Air traffic controllers will strike for Christmas if Enaire does not cease forced retirements

The air sector expects a recovery for this winter season, which runs from November to March, with almost 2% more scheduled flights (a total of 672,000) than in the same period of 2019.

According to Javier Gándara, president of the Airline Association (ALA), which brings together more than 60 companies, this "is very good news". But they are not without problems.

The sector's employers warned of possible congestion of airspace and passport controls with the opening of borders and the reactivation of travel from third countries.

To this is now added a new threat. The national spokesperson for the Union of Air Traffic Controllers (USCA), Susana Romero, denounced that the collective is going through a "surreal and grotesque" situation that is "so serious" as to consider the strike, Expansión reports.

Despite this, Romero acknowledged that they want to reach an agreement with Enaire (the air navigation manager of Spain), and avoid this scenario by the "unpopularity" of the measure and the consequences it entails for users and workers.

November 19 is the union's deadline for Enaire to rectify, although the USCA threatens to carry out union measures that could affect air traffic at the gates of Christmas if they do not reach an agreement.

As the same newspaper recalls, the conflict between the two entities dates back to August 7, when the company informed a number of employees of the processing of their forced retirement.

The company justified this decision in Law 9/2010, a reform that was drafted after the crisis of air traffic controllers in 2010 and that fixed without exceptions the maximum age of employees in the workforce at 65 years.

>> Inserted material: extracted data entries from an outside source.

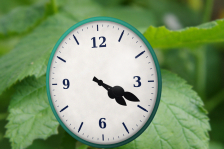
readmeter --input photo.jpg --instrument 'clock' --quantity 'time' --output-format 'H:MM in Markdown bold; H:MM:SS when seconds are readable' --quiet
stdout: **4:19**
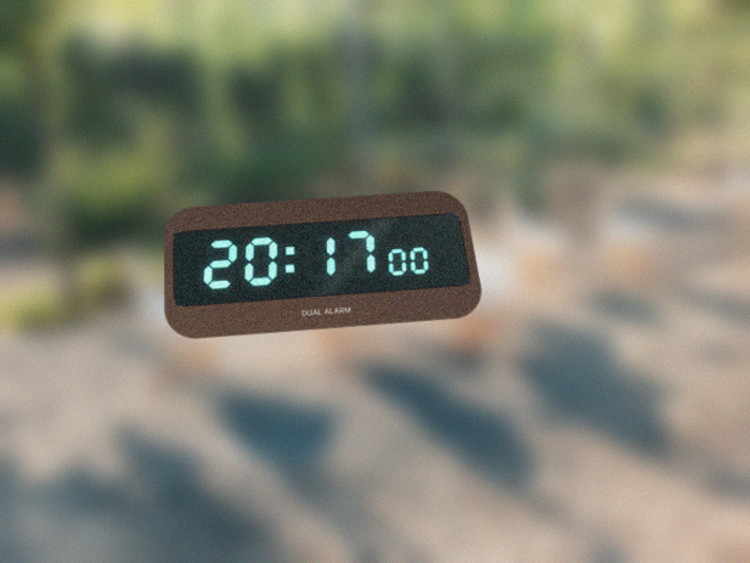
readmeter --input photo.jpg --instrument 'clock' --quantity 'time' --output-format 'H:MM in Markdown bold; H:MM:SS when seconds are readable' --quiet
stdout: **20:17:00**
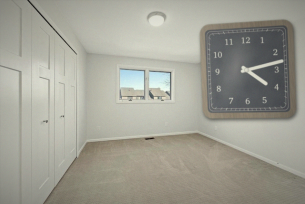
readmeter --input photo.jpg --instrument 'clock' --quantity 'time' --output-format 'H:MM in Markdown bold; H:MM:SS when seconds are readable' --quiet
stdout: **4:13**
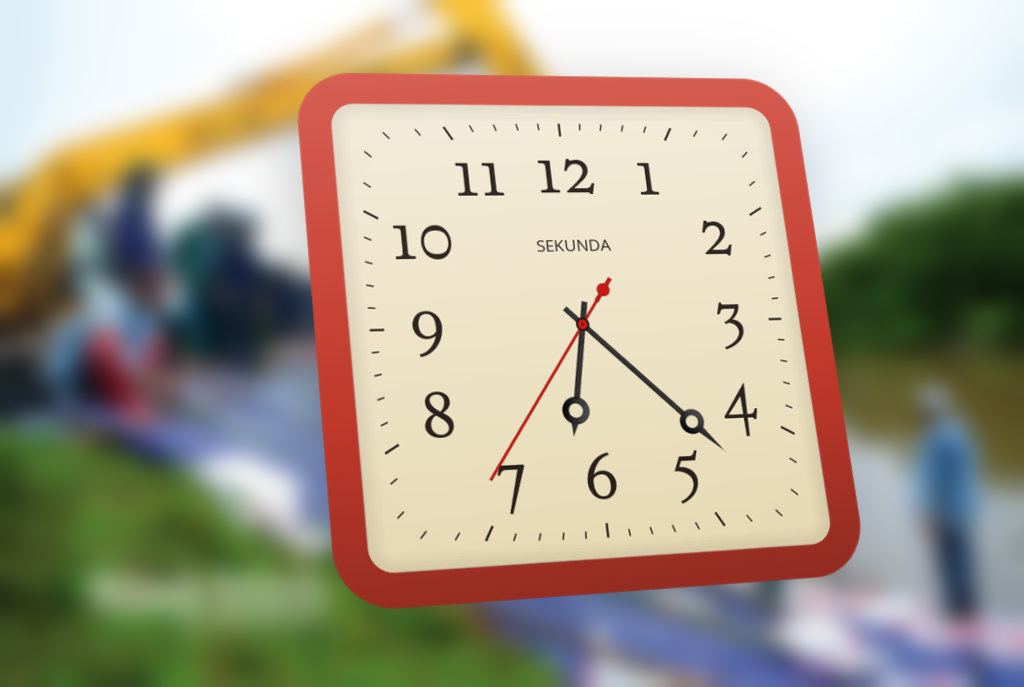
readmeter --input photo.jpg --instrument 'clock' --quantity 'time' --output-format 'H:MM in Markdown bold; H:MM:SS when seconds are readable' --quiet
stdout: **6:22:36**
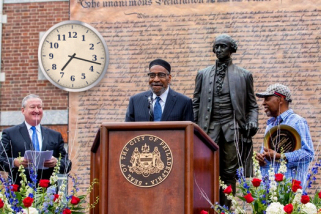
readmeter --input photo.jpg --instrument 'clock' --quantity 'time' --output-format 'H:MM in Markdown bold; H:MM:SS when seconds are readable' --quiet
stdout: **7:17**
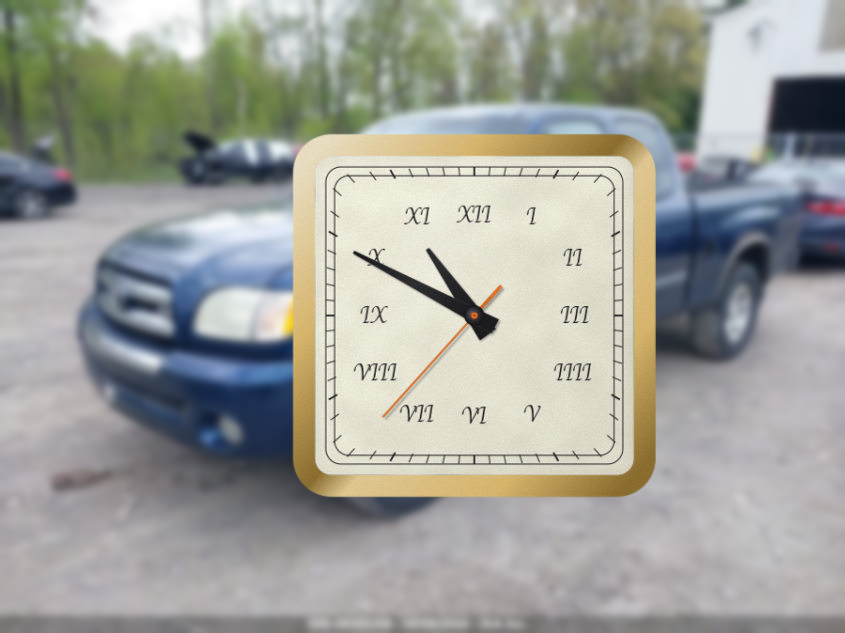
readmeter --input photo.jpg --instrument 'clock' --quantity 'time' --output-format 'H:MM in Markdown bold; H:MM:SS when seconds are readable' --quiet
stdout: **10:49:37**
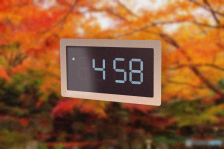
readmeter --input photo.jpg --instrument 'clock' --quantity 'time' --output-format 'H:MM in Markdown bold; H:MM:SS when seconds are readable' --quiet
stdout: **4:58**
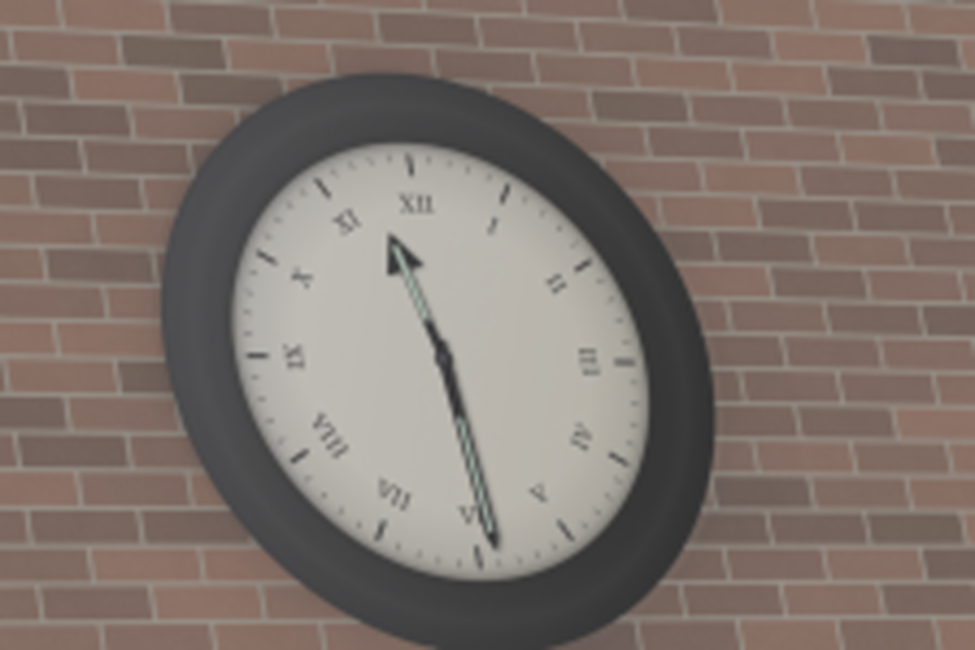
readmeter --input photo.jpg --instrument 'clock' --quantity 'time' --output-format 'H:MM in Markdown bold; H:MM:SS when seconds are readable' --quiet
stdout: **11:29**
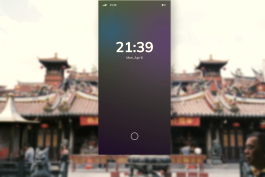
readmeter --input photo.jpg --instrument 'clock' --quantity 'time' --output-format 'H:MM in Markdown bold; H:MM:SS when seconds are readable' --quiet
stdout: **21:39**
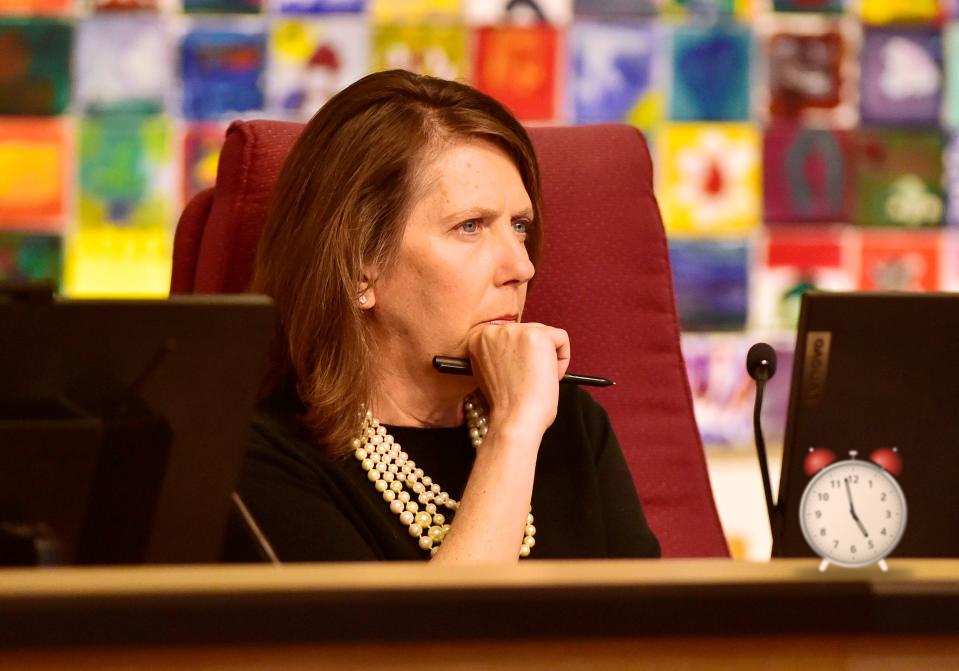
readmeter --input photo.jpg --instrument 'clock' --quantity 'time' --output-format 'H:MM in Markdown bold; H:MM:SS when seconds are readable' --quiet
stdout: **4:58**
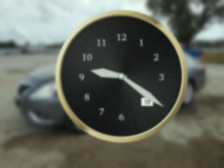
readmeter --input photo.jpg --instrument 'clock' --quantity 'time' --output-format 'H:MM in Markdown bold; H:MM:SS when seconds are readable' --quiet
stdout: **9:21**
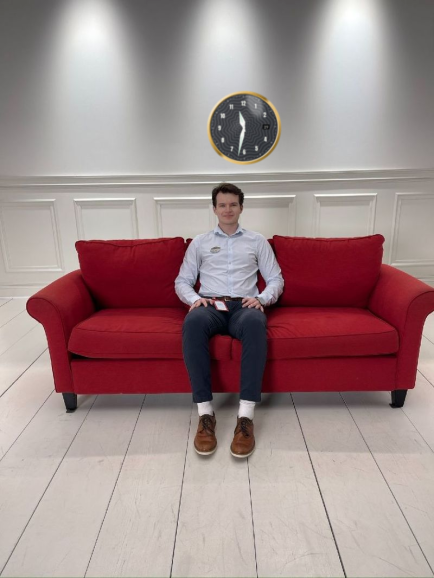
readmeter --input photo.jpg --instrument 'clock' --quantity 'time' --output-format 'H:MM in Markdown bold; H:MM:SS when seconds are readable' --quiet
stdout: **11:32**
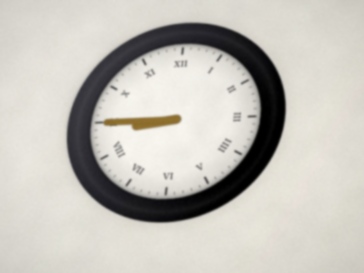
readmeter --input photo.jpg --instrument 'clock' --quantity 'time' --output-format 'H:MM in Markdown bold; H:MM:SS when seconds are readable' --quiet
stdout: **8:45**
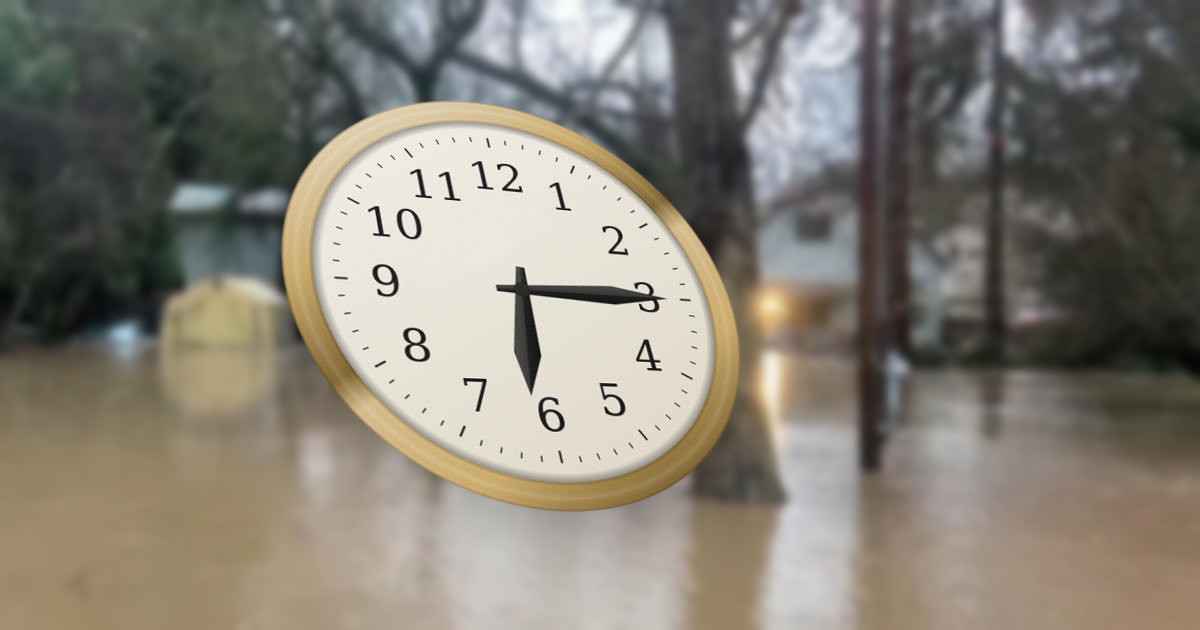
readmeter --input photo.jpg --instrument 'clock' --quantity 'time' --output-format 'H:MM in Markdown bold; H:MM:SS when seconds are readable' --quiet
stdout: **6:15**
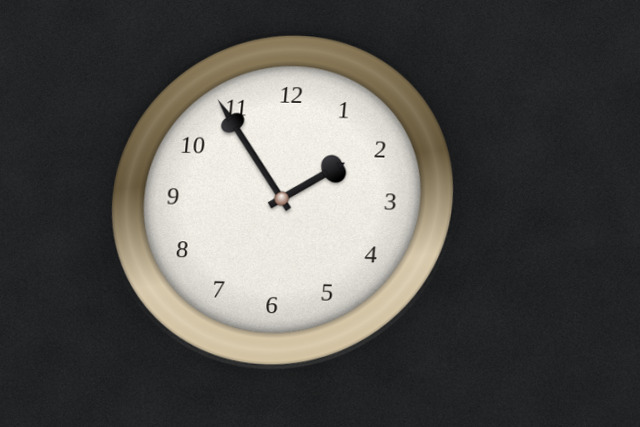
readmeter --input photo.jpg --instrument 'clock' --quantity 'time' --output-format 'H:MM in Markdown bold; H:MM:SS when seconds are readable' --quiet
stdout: **1:54**
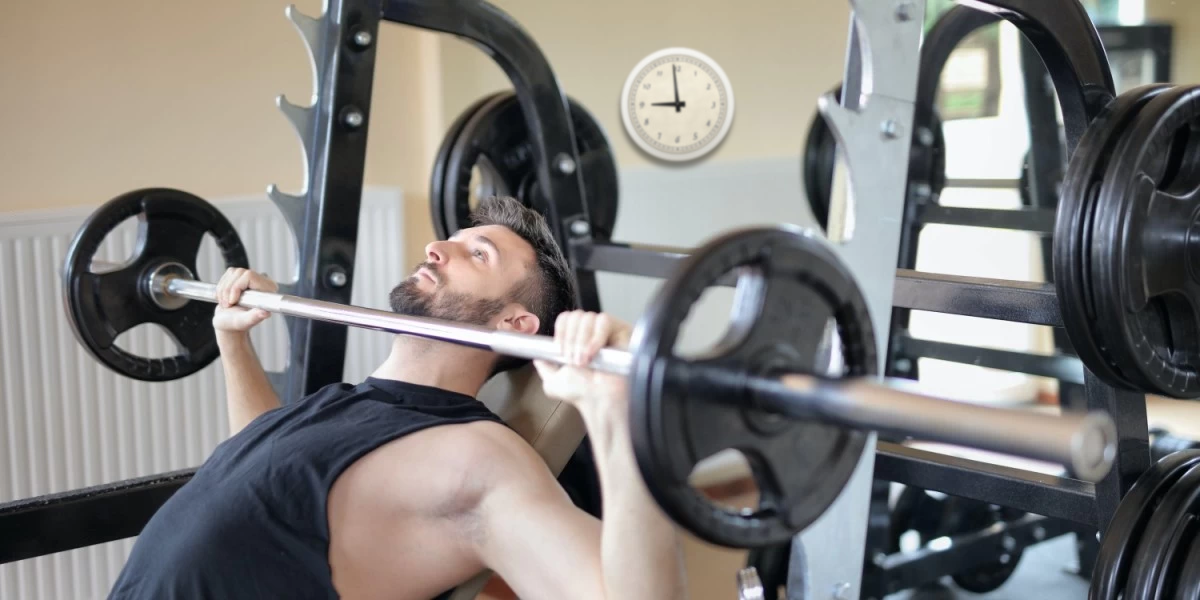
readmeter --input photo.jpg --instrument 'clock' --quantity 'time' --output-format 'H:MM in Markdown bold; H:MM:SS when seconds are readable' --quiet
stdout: **8:59**
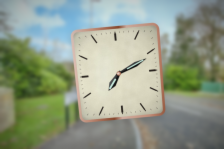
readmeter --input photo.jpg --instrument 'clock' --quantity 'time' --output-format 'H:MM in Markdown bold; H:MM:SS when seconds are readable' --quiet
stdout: **7:11**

Since then, the minimum age for retirement had been raised to 67, but the 2010 text had not been amended.

This has led Enaire to terminate the contract for all workers over the age of 65, although many do not add up to the minimum contribution years to receive their pension.

The measure has fully affected 17 workers who have been left without pension and without any type of unemployment benefit, since the SEPE does not recognize Enaire's actions as layoffs.